When I quit my former job at the end of June, I really had no clue as to what I’d do next. But as I mentioned before, I ‘crashed’ due to the level of exhaustion that I experienced. The seven weeks I spent at home were both magical and frustrating. Magical because my schedule was open to whatever I wanted to do, which was mostly writing, running, and baking. It also became a period of extreme frustration because I’d lost my ability to focus deeply.
Old Habits Die Hard
Let me be clear: it was fan-freakin’-tastic to have most of the summer off. But I really wanted those weeks to be productive. I thought that surely—and because of my past ability to focus deeply—that I could rewrite a novel. Only that didn’t happen. Distractions crept in and ruled the day and me. Even though I knew better, I had a movie or series on in the background as I wrote. If something popped into my head, I just shut down everything I was working on and moved on to the new, shiny object of attention. As well, I was troubleshooting an issue with Instagram and Facebook that took a lot of time to resolve. (Have you ever tried to reach a human at Meta?) Unable to schedule social media content in advance, I spent more time—too much, actually—manually posting content. For those reasons, and a few others, I’d lost the ability to focus deeply.

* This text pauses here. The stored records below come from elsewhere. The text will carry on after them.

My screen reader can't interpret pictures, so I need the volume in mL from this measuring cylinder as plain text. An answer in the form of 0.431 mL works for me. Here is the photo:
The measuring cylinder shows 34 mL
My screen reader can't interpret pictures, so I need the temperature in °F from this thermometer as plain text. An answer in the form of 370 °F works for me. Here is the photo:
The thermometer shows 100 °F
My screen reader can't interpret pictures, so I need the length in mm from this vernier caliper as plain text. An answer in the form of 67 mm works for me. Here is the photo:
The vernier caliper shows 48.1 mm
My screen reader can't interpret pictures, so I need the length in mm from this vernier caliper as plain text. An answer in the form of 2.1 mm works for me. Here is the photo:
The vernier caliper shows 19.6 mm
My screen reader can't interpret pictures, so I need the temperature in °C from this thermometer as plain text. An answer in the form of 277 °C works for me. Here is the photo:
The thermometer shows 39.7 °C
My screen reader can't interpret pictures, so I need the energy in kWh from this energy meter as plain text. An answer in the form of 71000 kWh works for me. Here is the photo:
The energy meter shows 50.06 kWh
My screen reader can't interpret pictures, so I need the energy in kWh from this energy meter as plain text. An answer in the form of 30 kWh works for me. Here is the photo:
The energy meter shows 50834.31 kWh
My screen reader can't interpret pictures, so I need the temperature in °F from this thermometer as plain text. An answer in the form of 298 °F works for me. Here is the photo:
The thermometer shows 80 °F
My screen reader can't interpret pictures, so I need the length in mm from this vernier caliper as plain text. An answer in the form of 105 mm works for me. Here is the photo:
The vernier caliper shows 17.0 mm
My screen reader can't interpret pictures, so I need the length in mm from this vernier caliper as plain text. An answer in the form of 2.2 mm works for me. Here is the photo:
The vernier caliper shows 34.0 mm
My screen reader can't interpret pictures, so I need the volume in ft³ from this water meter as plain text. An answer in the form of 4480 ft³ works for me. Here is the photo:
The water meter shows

Being Able to Focus Deeply
Now that I’ve been working again for almost a month, I’m thinking more about not just how I spend my time but what I’m spending it on. If you follow me on Instagram, you’ve likely noticed I’m posting a lot less. That’s because I’m back in a love-hate tug of war with social media. And because on my Facebook page I rarely promote my books (where my Instagram feed is a steady stream of people marketing products) it feels more like a community…and a lot more interesting. While I have no plans to delete my Instagram account like I did earlier this year, I’ll be minimizing my presence on that platform.
And don’t get me wrong: I’m not blaming my inability to focus deeply solely on social media. I’m just stuck at a point where I’m trying to figure out how to do everything I want to do based on the time available to me every day. If I’m spending too much time on social media, or streaming movies I’ve already watched three times, I’m taking time away from the things that really matter. So, I’m trying to navigate the ‘necessity’ of social media as an independent author (is it necessary?), the importance of rest and relaxation (I still struggle with the art of work and play), the daily demands of life (work, exercise, chores, appointments, etc.), and (and this is what shocked me) FOMO.1
Give Yourself Grace
One thing I’ve noticed during my training is our tendency to overthink things and make our life complicated. As I adjust to a shifting routine, I’m trying to give myself grace to accept that things aren’t always going to be perfect. Some things will take more time (like writing a book). There will be days when I don’t have the energy to do much (no matter how frustrating that will be). It’s about getting back to what’s essential and, as Greg McKeown writes in Essentialism: The Disciplined Pursuit of Less, “living by design, not by default.”2 So, my goal is—when I sit down to write or read, or when I’m out training—to focus deeply. Focus deeply on what matters.
- Fear of Missing Out
- McKeown, G. (2014, 2020). Essentialism: The Discplined Pursuit of Less, Random House, p. 7.